* What is needed
An exact transcription of each entry below is required, without any pictures.

─── Material supplied ───

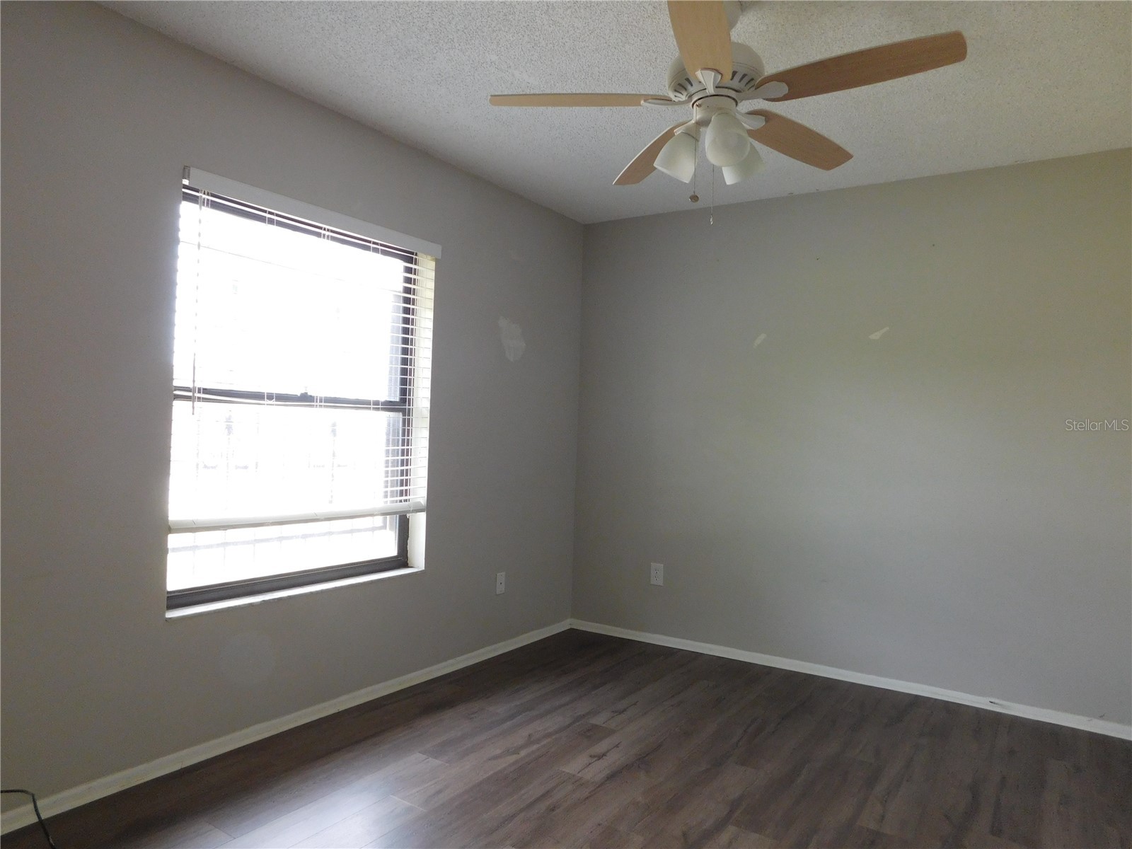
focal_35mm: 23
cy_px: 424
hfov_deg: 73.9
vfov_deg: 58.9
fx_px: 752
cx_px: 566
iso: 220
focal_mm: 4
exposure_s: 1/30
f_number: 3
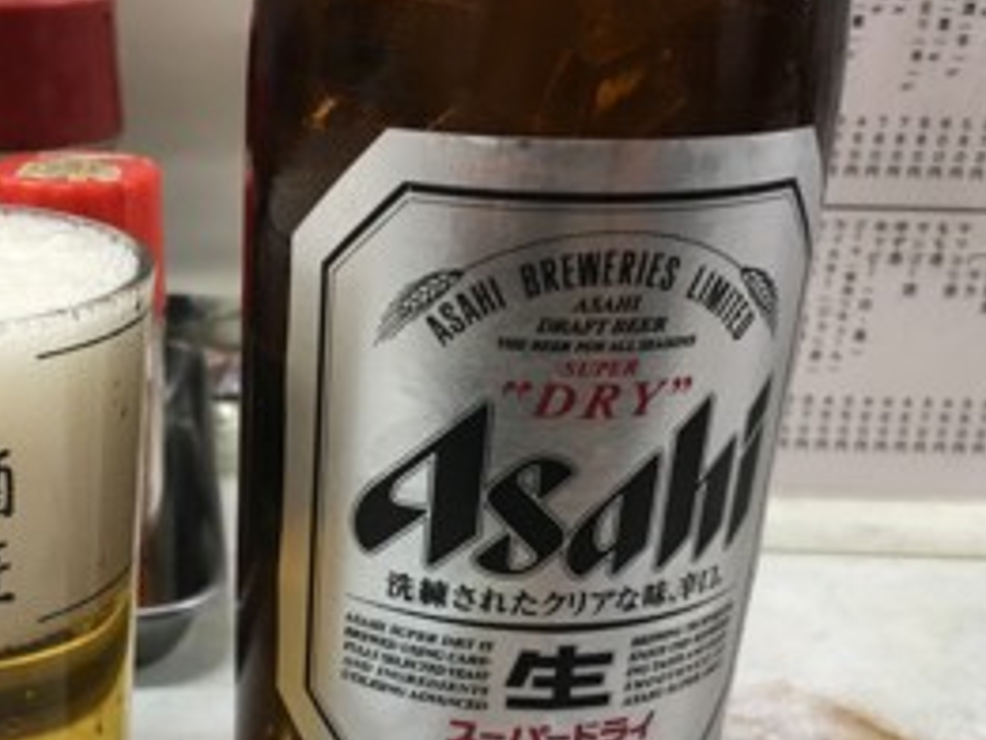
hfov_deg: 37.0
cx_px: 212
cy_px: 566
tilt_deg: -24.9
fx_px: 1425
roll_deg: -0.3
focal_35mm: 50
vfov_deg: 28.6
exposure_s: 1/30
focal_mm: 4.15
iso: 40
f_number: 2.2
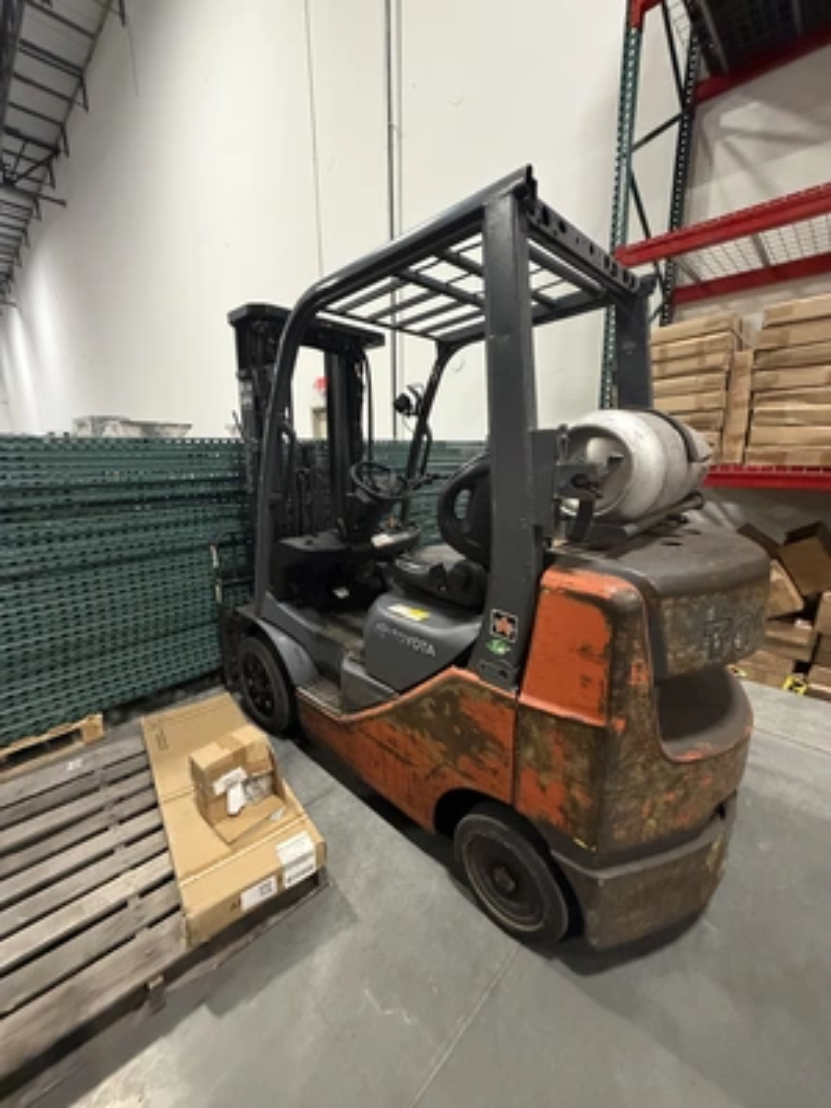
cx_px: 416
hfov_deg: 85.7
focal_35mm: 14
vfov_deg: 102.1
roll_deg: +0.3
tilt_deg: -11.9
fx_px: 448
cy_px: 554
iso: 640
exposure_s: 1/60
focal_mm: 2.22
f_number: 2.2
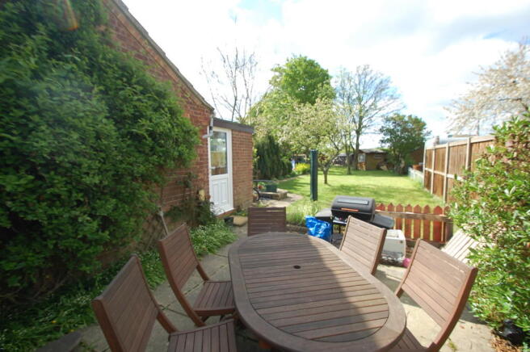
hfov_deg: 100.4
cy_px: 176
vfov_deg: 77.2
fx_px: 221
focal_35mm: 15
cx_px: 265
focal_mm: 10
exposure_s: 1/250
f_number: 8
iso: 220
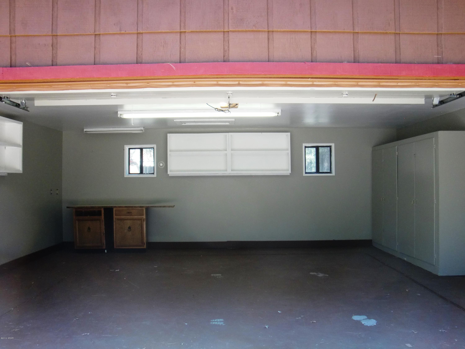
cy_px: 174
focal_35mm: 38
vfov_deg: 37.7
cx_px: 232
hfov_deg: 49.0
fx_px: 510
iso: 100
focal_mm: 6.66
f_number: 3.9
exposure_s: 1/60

───

* Response
focal_35mm: 23
cy_px: 424
hfov_deg: 73.9
vfov_deg: 58.9
fx_px: 752
cx_px: 566
iso: 220
focal_mm: 4
exposure_s: 1/30
f_number: 3
hfov_deg: 37.0
cx_px: 212
cy_px: 566
tilt_deg: -24.9
fx_px: 1425
roll_deg: -0.3
focal_35mm: 50
vfov_deg: 28.6
exposure_s: 1/30
focal_mm: 4.15
iso: 40
f_number: 2.2
cx_px: 416
hfov_deg: 85.7
focal_35mm: 14
vfov_deg: 102.1
roll_deg: +0.3
tilt_deg: -11.9
fx_px: 448
cy_px: 554
iso: 640
exposure_s: 1/60
focal_mm: 2.22
f_number: 2.2
hfov_deg: 100.4
cy_px: 176
vfov_deg: 77.2
fx_px: 221
focal_35mm: 15
cx_px: 265
focal_mm: 10
exposure_s: 1/250
f_number: 8
iso: 220
cy_px: 174
focal_35mm: 38
vfov_deg: 37.7
cx_px: 232
hfov_deg: 49.0
fx_px: 510
iso: 100
focal_mm: 6.66
f_number: 3.9
exposure_s: 1/60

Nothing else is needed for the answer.